Among the new coal-to-chemical projects identified in Urgewald’s 2025 Global Coal Exit List is one proposed by Tebian Electric Apparatus (TBEA),1 a Chinese multinational conglomerate specializing in electrical equipment, energy infrastructure, and industrial manufacturing. To fuel the project, the company aims to vastly expand a massive open pit mine in the southeast of the Junggar Basin, which would make it the largest in the world.

Another major coal-chemical project under construction in the Uyghur Region is CHN Energy’s Zhundong coal-to-gas plant, linked to a mining complex planned for significant expansion that could sustain operations for the next 90 years. As noted by Urgewald, synthetic gas from both of these plants will be sent directly to China’s eastern cities “where coal power plants are being replaced with plants fired by gas.”

Expansion of these projects will, in effect, transfer coal pollution from east to west into regions like the Uyghur homeland and Southern Mongolia, which will increasingly absorb environmental burdens to power the rest of the country. Chinese government data cited by CREA has already shown that while eastern China’s overall air quality improved in the first quarter of 2025, the Uyghur Region’s worsened.

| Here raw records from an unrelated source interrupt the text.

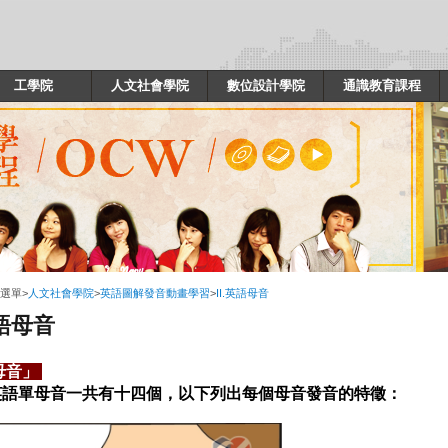
工學院
人文社會學院
數位設計學院
通識教育課程
選單
>
人文社會學院
>
英語圖解發音動畫學習
>
II.英語母音
英語母音
母音」
英語單母音一共有
十四
個，以下列出每個母音發音的特徵：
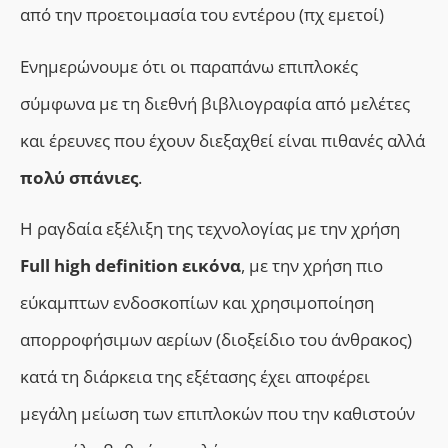
από την προετοιμασία του εντέρου (πχ εμετοί)
Ενημερώνουμε ότι οι παραπάνω επιπλοκές
σύμφωνα με τη διεθνή βιβλιογραφία από μελέτες
και έρευνες που έχουν διεξαχθεί είναι πιθανές αλλά
πολύ σπάνιες
.
Η ραγδαία εξέλιξη της τεχνολογίας με την χρήση
Full high definition εικόνα
, με την χρήση πιο
εύκαμπτων ενδοσκοπίων και χρησιμοποίηση
απορροφήσιμων αερίων (διοξείδιο του άνθρακος)
κατά τη διάρκεια της εξέτασης έχει αποφέρει
μεγάλη μείωση των επιπλοκών που την καθιστούν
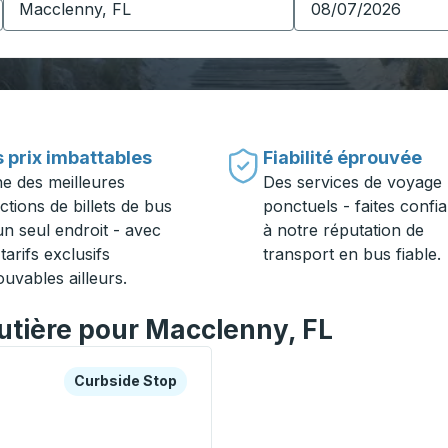
 prix imbattables
Fiabilité éprouvée
ne des meilleures
Des services de voyage
ctions de billets de bus
ponctuels - faites confi
un seul endroit - avec
à notre réputation de
tarifs exclusifs
transport en bus fiable.
ouvables ailleurs.
outière pour Macclenny, FL
es ou la touche Tab pour en savoir plus sur cette gare rout
Curbside Stop
Curbside Stop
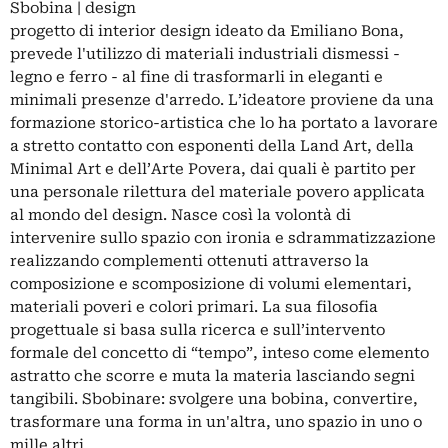
Sbobina | design
progetto di interior design ideato da Emiliano Bona,
prevede l'utilizzo di materiali industriali dismessi -
legno e ferro - al fine di trasformarli in eleganti e
minimali presenze d'arredo. L’ideatore proviene da una
formazione storico-artistica che lo ha portato a lavorare
a stretto contatto con esponenti della Land Art, della
Minimal Art e dell’Arte Povera, dai quali è partito per
una personale rilettura del materiale povero applicata
al mondo del design. Nasce così la volontà di
intervenire sullo spazio con ironia e sdrammatizzazione
realizzando complementi ottenuti attraverso la
composizione e scomposizione di volumi elementari,
materiali poveri e colori primari. La sua filosofia
progettuale si basa sulla ricerca e sull’intervento
formale del concetto di “tempo”, inteso come elemento
astratto che scorre e muta la materia lasciando segni
tangibili. Sbobinare: svolgere una bobina, convertire,
trasformare una forma in un'altra, uno spazio in uno o
mille altri.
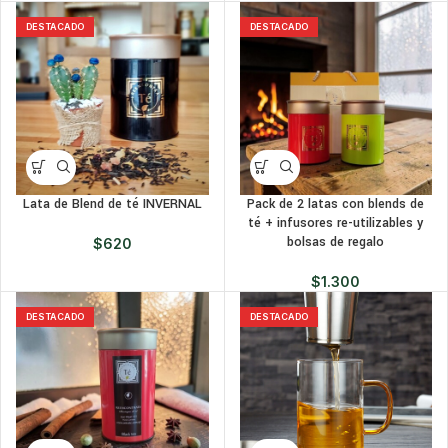
DESTACADO
DESTACADO
Lata de Blend de té INVERNAL
Pack de 2 latas con blends de
té + infusores re-utilizables y
bolsas de regalo
$
620
$
1.300
DESTACADO
DESTACADO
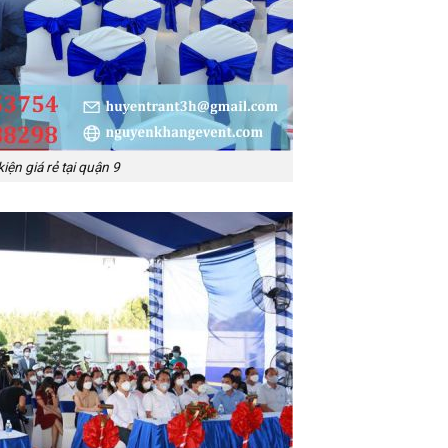
ện giá rẻ tại quận 9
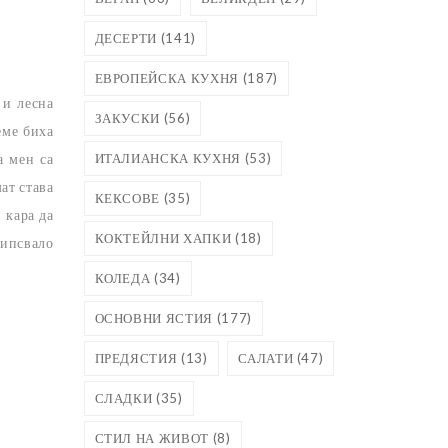
ДЕСЕРТИ
(141)
ЕВРОПЕЙСКА КУХНЯ
(187)
 и лесна
ЗАКУСКИ
(56)
еме биха
ИТАЛИАНСКА КУХНЯ
(53)
а мен са
ат става
КЕКСОВЕ
(35)
 кара да
КОКТЕЙЛНИ ХАПКИ
(18)
липсвало
КОЛЕДА
(34)
ОСНОВНИ ЯСТИЯ
(177)
ПРЕДЯСТИЯ
(13)
САЛАТИ
(47)
СЛАДКИ
(35)
СТИЛ НА ЖИВОТ
(8)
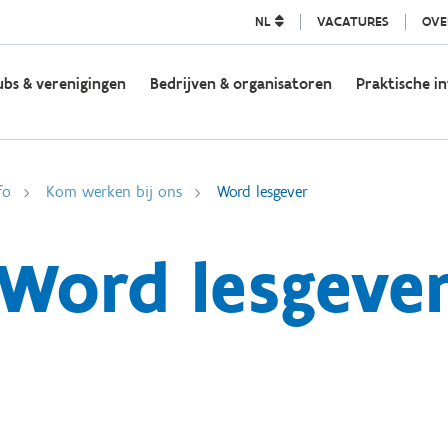
NL
VACATURES
OVE
ubs & verenigingen
Bedrijven & organisatoren
Praktische in
fo
Kom werken bij ons
Word lesgever
Word lesgeve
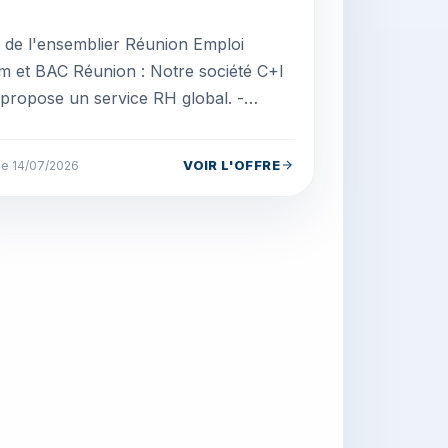
le de l'ensemblier Réunion Emploi
im et BAC Réunion : Notre société C+I
propose un service RH global. -
tement (intérim, CDD, CDI...) -
nance (contrat app...
VOIR L'OFFRE
 le 14/07/2026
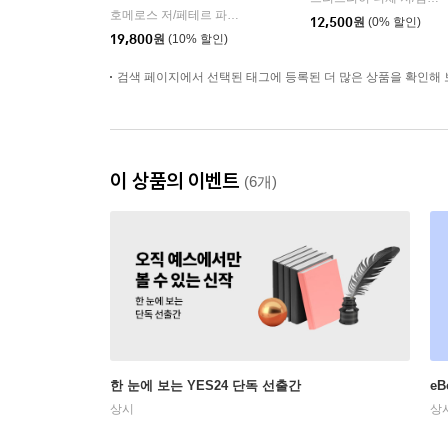
호메로스 저/페테르 파울 루벤스 그림/박문재 역
현대지성
|
12,500
원
(0% 할인)
19,800
원
(10% 할인)
검색 페이지에서 선택된 태그에 등록된 더 많은 상품을 확인해 
이 상품의 이벤트
(6개)
한 눈에 보는 YES24 단독 선출간
e
상시
상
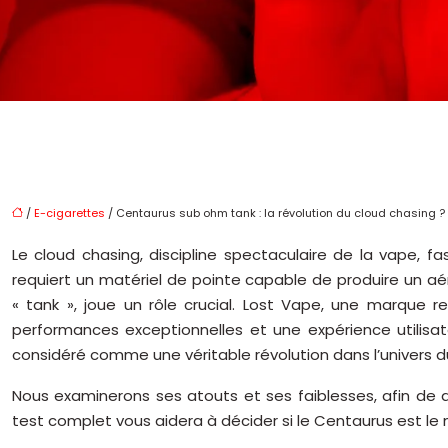
/
E-cigarettes
/ Centaurus sub ohm tank : la révolution du cloud chasing ?
Le cloud chasing, discipline spectaculaire de la vape, 
requiert un matériel de pointe capable de produire un aé
« tank », joue un rôle crucial. Lost Vape, une marque
performances exceptionnelles et une expérience utilisat
considéré comme une véritable révolution dans l’univers d
Nous examinerons ses atouts et ses faiblesses, afin de d
test complet vous aidera à décider si le Centaurus est le 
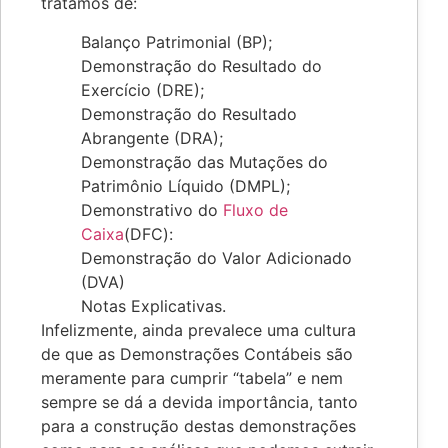
tratamos de:
Balanço Patrimonial (BP);
Demonstração do Resultado do
Exercício (DRE);
Demonstração do Resultado
Abrangente (DRA);
Demonstração das Mutações do
Patrimônio Líquido (DMPL);
Demonstrativo do
Fluxo de
Caixa
(DFC):
Demonstração do Valor Adicionado
(DVA)
Notas Explicativas.
Infelizmente, ainda prevalece uma cultura
de que as Demonstrações Contábeis são
meramente para cumprir “tabela” e nem
sempre se dá a devida importância, tanto
para a construção destas demonstrações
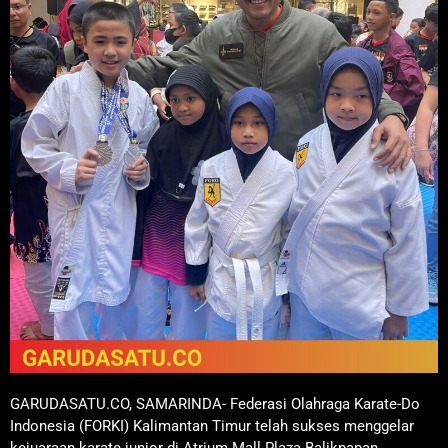
GARUDASATU.CO, SAMARINDA- Federasi Olahraga Karate-Do
Indonesia (FORKI) Kalimantan Timur telah sukses menggelar
kejuaraan karate junior di Atrium Mall Plaza Balikpapan.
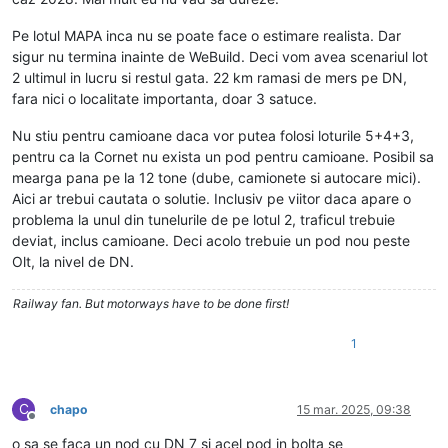
Pe lotul MAPA inca nu se poate face o estimare realista. Dar
sigur nu termina inainte de WeBuild. Deci vom avea scenariul lot
2 ultimul in lucru si restul gata. 22 km ramasi de mers pe DN,
fara nici o localitate importanta, doar 3 satuce.
Nu stiu pentru camioane daca vor putea folosi loturile 5+4+3,
pentru ca la Cornet nu exista un pod pentru camioane. Posibil sa
mearga pana pe la 12 tone (dube, camionete si autocare mici).
Aici ar trebui cautata o solutie. Inclusiv pe viitor daca apare o
problema la unul din tunelurile de pe lotul 2, traficul trebuie
deviat, inclus camioane. Deci acolo trebuie un pod nou peste
Olt, la nivel de DN.
Railway fan. But motorways have to be done first!
1
C
chapo
15 mar. 2025, 09:38
Deconectat
o sa se faca un nod cu DN 7 si acel pod in bolta se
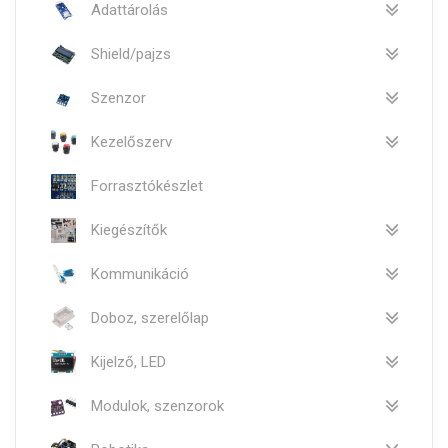
Adattárolás
Shield/pajzs
Szenzor
Kezelőszerv
Forrasztókészlet
Kiegészítők
Kommunikáció
Doboz, szerelőlap
Kijelző, LED
Modulok, szenzorok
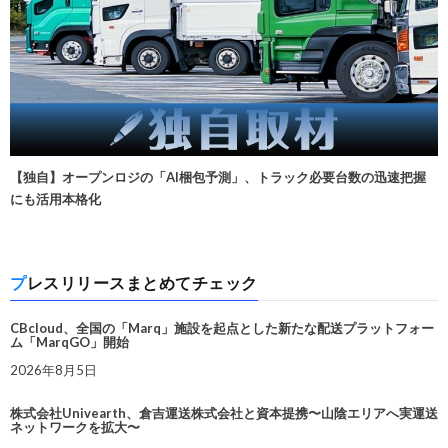
【独自】オープンロジの「AI梱包予測」、トラック必要台数の迅速把握
にも活用本格化
プレスリリースまとめてチェック
CBcloud、全国の「Marq」施設を起点とした新たな配送プラットフォー
ム「MarqGO」開始
2026年8月5日
株式会社Univearth、倉吉運送株式会社と資本提携〜山陰エリアへ実運送
ネットワークを拡大〜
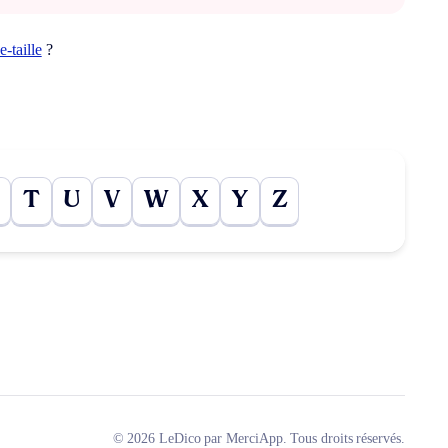
e-taille
?
T
U
V
W
X
Y
Z
© 2026 LeDico par MerciApp. Tous droits réservés.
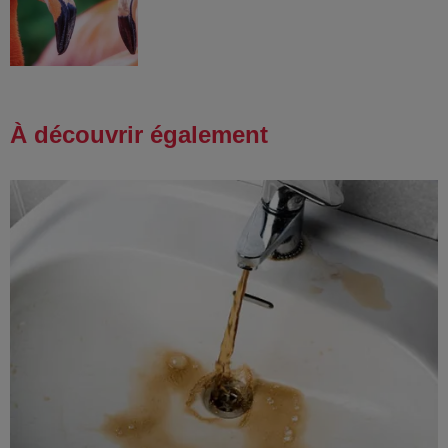
À découvrir également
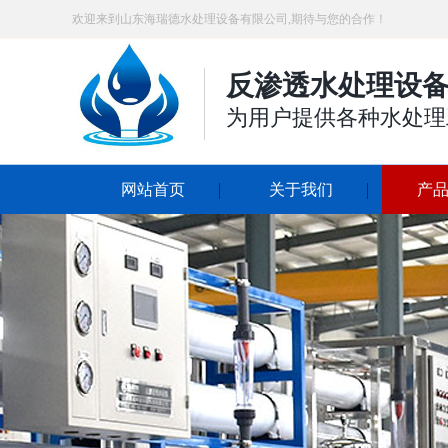
欢迎来到山东海瑞德水处理设备有限公司,期待与您的合作！
反渗透水处理设备
为用户提供各种水处理
网站首页
关于我们
产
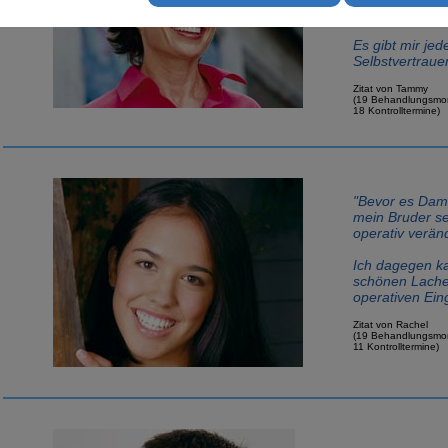
herbeigeführt h
Es gibt mir je
Selbstvertraue
Zitat von Tammy
(19 Behandlungsmo
18 Kontrolltermine)
"Bevor es Dam
mein Bruder se
operativ verän
Ich dagegen 
schönen Lache
operativen Eingr
Zitat von Rachel
(19 Behandlungsmo
11 Kontrolltermine)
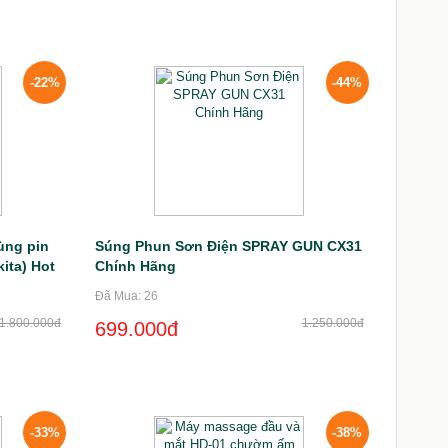
-22%
-44%
ùng pin
Súng Phun Sơn Điện SPRAY GUN CX31
ita) Hot
Chính Hãng
Đã Mua: 26
1.800.000đ
1.250.000đ
699.000đ
-33%
-38%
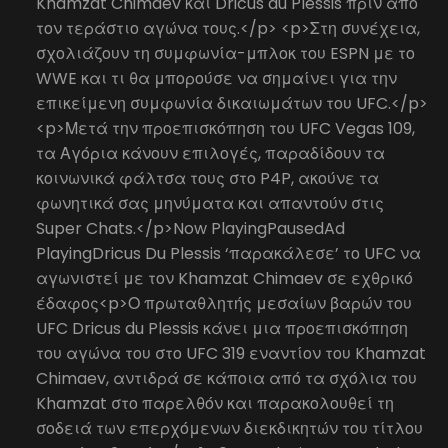
Khamzat Chimaev και Dricus du Plessis πριν από
τον τεράστιο αγώνα τους.</p> <p>Στη συνέχεια,
σχολιάζουν τη συμφωνία-μπλοκ του ESPN με το
WWE και τι θα μπορούσε να σημαίνει για την
επικείμενη συμφωνία δικαιωμάτων του UFC.</p>
<p>Μετά την προεπισκόπηση του UFC Vegas 109,
τα Αγόρια κάνουν επιλογές, παραδίδουν τα
κοινωνικά φάλτσα τους στο P4P, ακούνε τα
φωνητικά σας μηνύματα και απαντούν στις
Super Chats.</p>Now PlayingPausedAd
PlayingDricus Du Plessis ‘παρακάλεσε’ το UFC να
αγωνιστεί με τον Khamzat Chimaev σε εχθρικό
έδαφος<p>Ο πρωταθλητής μεσαίων βαρών του
UFC Dricus du Plessis κάνει μια προεπισκόπηση
του αγώνα του στο UFC 319 εναντίον του Khamzat
Chimaev, αντιδρά σε κάποια από τα σχόλια του
Khamzat στο παρελθόν και παρακολουθεί τη
σοδειά των επερχόμενων διεκδικητών του τίτλου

Beyond the Uyghur Region, Chinese firms continue to support coal projects overseas despite China’s 2021 pledge to halt the building of new coal power plants abroad, further illustrating the gap between rhetoric and reality. Research from Global Energy Monitor and Climate Rights International has shown that Chinese firms continue financing such projects in Kyrgyzstan, Zambia and Zimbabwe, as well as captive coal plants for industrial operations in Indonesia, including large-scale nickel and aluminum smelters.

Urgewald’s recent research raises further questions about China’s coal-related energy footprint. Their findings highlight unresolved issues around who finances these industrial coal plants, how land is acquired and governed, and the scale of resulting air and water pollution. Together, these gaps underline how Beijing’s “strict control” of coal projects remains partial and uneven.

For Uyghurs, the impacts are immediate. Coal-to-chemical plants and industrial activity pollute air and water, strain scarce water resources, and exacerbate climate change, while industrial agriculture and chemical byproducts further degrade soil and ecosystems. Uyghurs will bear disproportionate environmental harms, echoing patterns seen worldwide where marginalized populations shoulder the costs of resource extraction.

The contradiction is stark. China promises climate action while intensifying industrial activity in a region already at risk of facing an ecological crisis alongside ongoing atrocity crimes. Unless China confronts the structural inequalities embedded in its domestic governance, its climate pledges on the global stage appear symbolic, leaving Uyghurs and other vulnerable communities to shoulder the resulting human and environmental burdens.